Gerek Ahmet Davutoğlu, gerekse Ali Babacan’ın parti kurma süreçleri ne Muharrem İnce’ye, ne de Ümit Özdağ’a benzemektedir. Bu yüzden motivasyon kaynakları daha çok kişisel hesapları gibi görünmektedir. İlâveten geçmişle bağlarını sağlıklı bir şekilde koparamamış olmalarının yanında kendileriyle yüzleşemeden partiler kurulmuştur. Söylemler ise klişeleşmiş “tek adam” hükümranlığına karşı mücadele üzerine kurgulanmıştır.
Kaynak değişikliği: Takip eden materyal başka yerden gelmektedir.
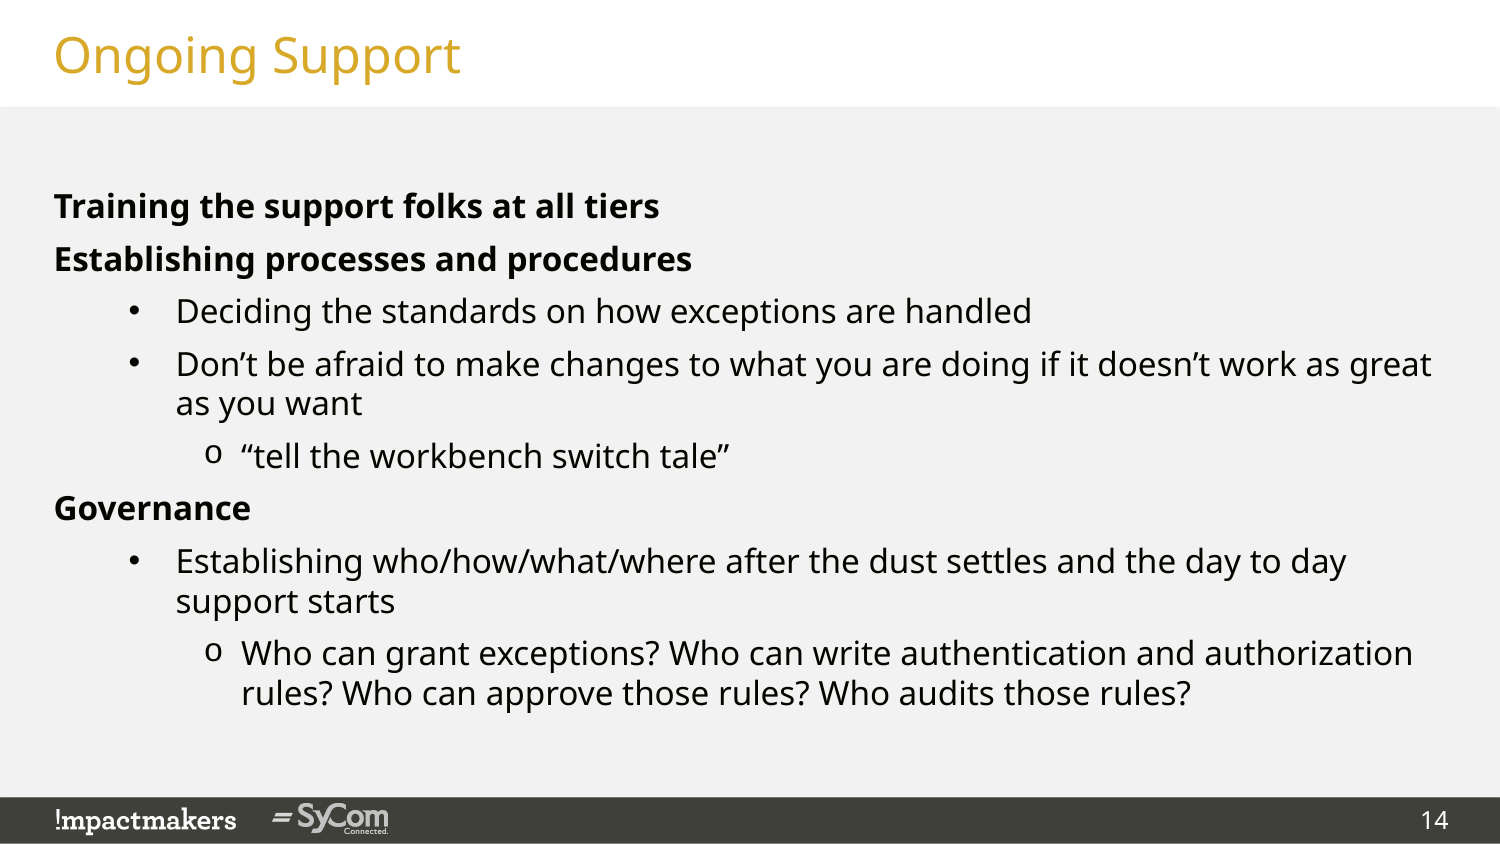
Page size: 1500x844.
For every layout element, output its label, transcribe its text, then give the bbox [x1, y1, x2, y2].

picture [36, 787, 256, 844]
title Ongoing Support [38, 0, 1465, 107]
list Training the support folks at all tiers Establishing processes and procedures Deciding the standards on how exceptions are handled Don’t be afraid to make changes to what you are doing if it doesn’t work as great as you want “tell the workbench switch tale” Governance Establishing who/how/what/where after the dust settles and the day to day support starts Who can grant exceptions? Who can write authentication and authorization rules? Who can approve those rules? Who audits those rules? [38, 177, 1463, 763]
picture [272, 803, 389, 834]
slide_number 13 [1113, 798, 1464, 844]
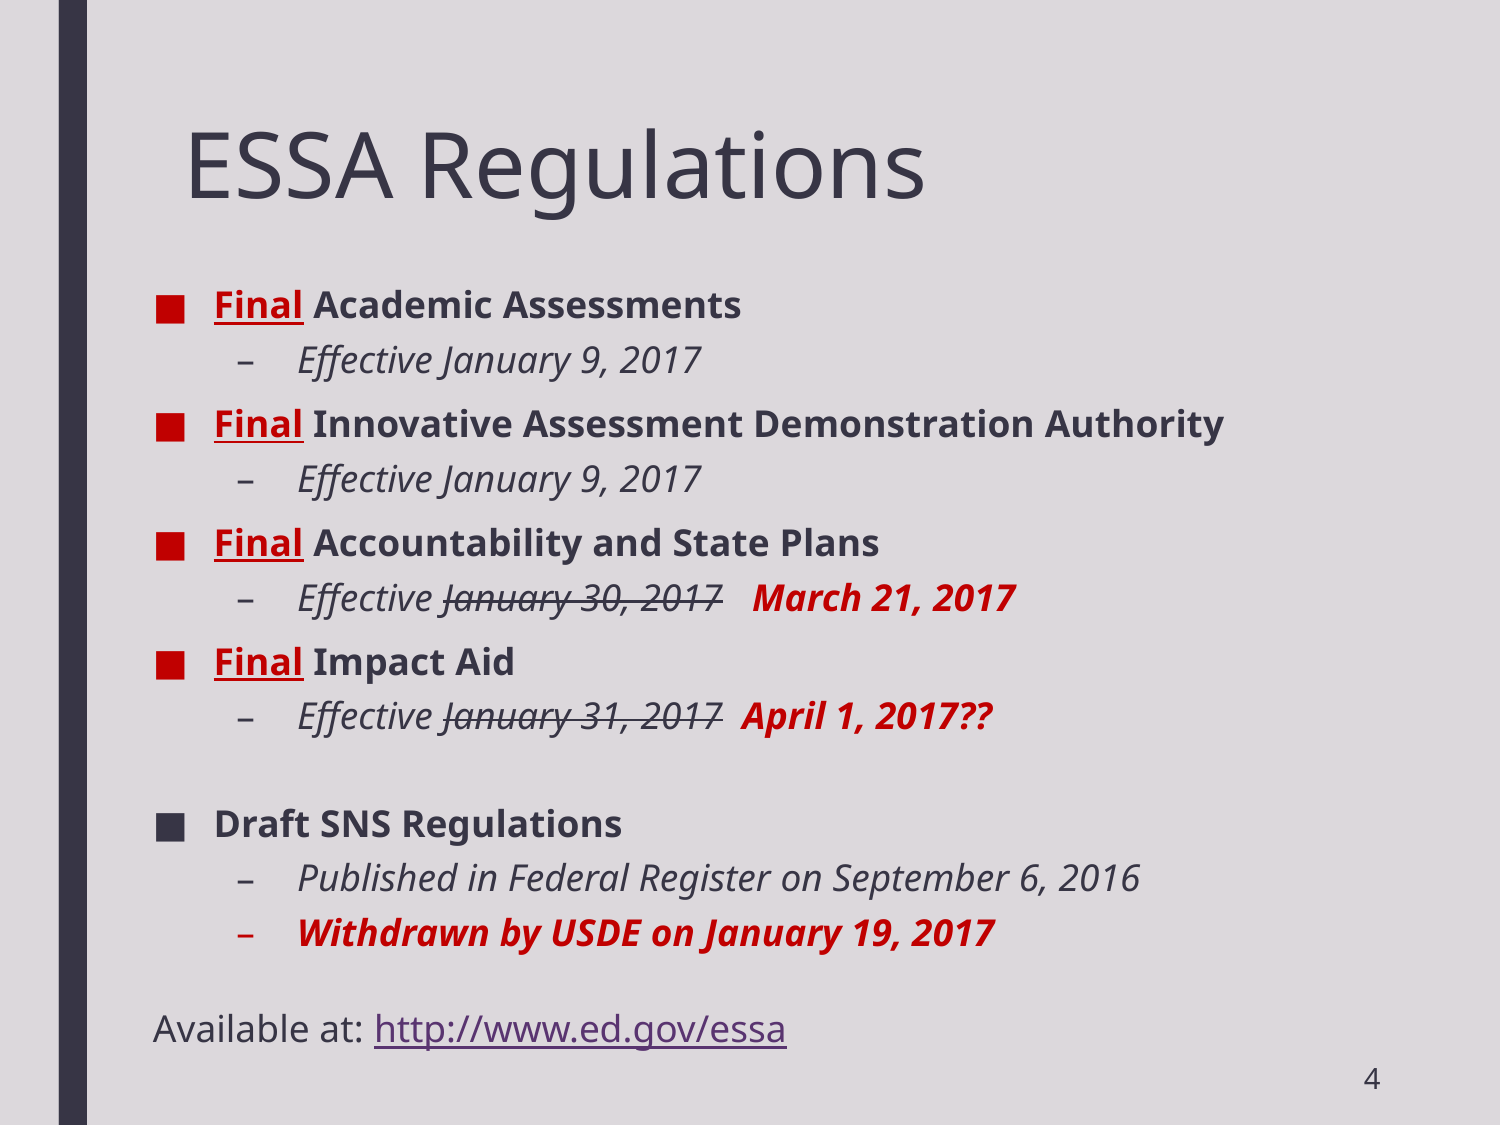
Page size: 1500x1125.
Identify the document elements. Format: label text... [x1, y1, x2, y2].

title ESSA Regulations [168, 112, 1351, 277]
list Final Academic Assessments Effective January 9, 2017 Final Innovative Assessment Demonstration Authority Effective January 9, 2017 Final Accountability and State Plans Effective January 30, 2017 March 21, 2017 Final Impact Aid Effective January 31, 2017 April 1, 2017?? Draft SNS Regulations Published in Federal Register on September 6, 2016 Withdrawn by USDE on January 19, 2017 Available at: http://www.ed.gov/essa [137, 277, 1447, 1069]
slide_number 4 [1165, 1035, 1396, 1125]
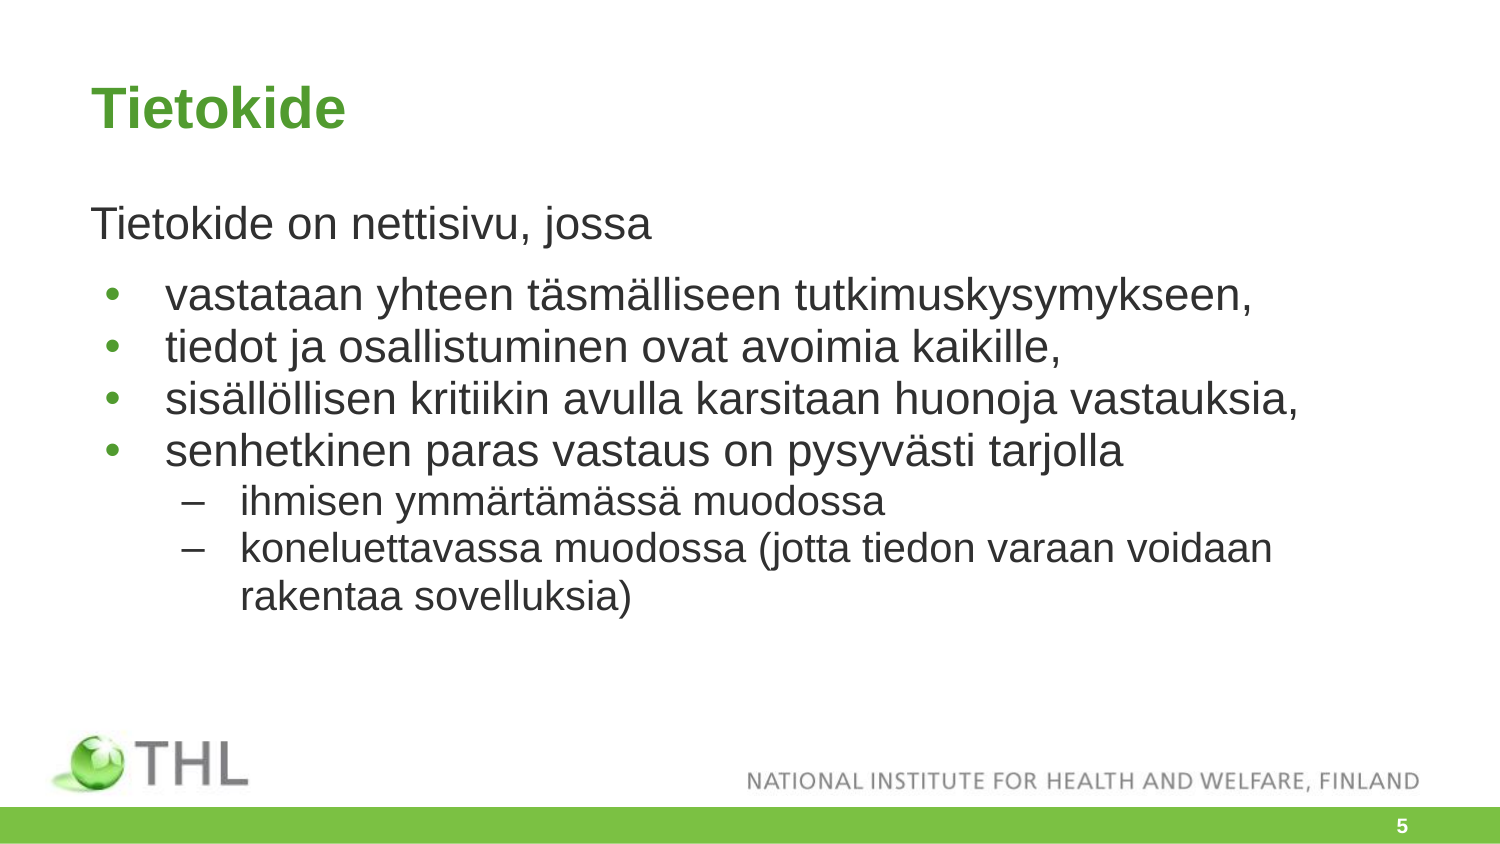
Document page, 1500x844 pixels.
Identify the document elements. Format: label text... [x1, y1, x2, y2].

title Tietokide [76, 32, 1424, 156]
slide_number ‹#› [1246, 811, 1424, 839]
list Tietokide on nettisivu, jossa vastataan yhteen täsmälliseen tutkimuskysymykseen, tiedot ja osallistuminen ovat avoimia kaikille, sisällöllisen kritiikin avulla karsitaan huonoja vastauksia, senhetkinen paras vastaus on pysyvästi tarjolla ihmisen ymmärtämässä muodossa koneluettavassa muodossa (jotta tiedon varaan voidaan rakentaa sovelluksia) [75, 182, 1424, 724]
picture [715, 763, 1465, 801]
picture [24, 719, 275, 803]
Dün söyledikleri ve sahip çıktıkları şeylere bugün karşı çıkmaktadırlar.

Bir zeminde tutunamama ve tamamen eski arkadaşlarıyla hesaplaşma içine girme, siyâsileri ya da partileri geliştirmek ve büyütmek yerine başkalaştırmaktadır. Ahmet Davutoğlu ve Ali Babacan eğer süreci iyi yönetemez ve Tayyip Erdoğan nefreti üzerinden gitmeye devam ederlerse, eskiden kalma imajları gittikçe bozulacak ve bir müddet sonra Abdülatif Şener gibi bir tipoloji ortaya çıkacaktır.

Bir partiden koparak yeni parti kurmak profesyonel bir siyâset gerektirir. Geçmişi karalayarak ya da yol arkadaşlarını satarak gitmek en kolay ama en etkisiz yöntemdir. Geçmişe sahip çıkarak ama ayrışma noktalarını açıkça itiraf ederek ve eski yol arkadaşlarına ithamda ölçüyü kaçırmayıp geçmişin hatırasına saygı duyacak şekilde bir ilişki ve iletişim tarzı geliştirmek gerekir. Aksi hâlde, kurulan partiler savrulmaya devam eder ve bir müddet sonra partiyi de, liderini de tanınmaz hâle getirir.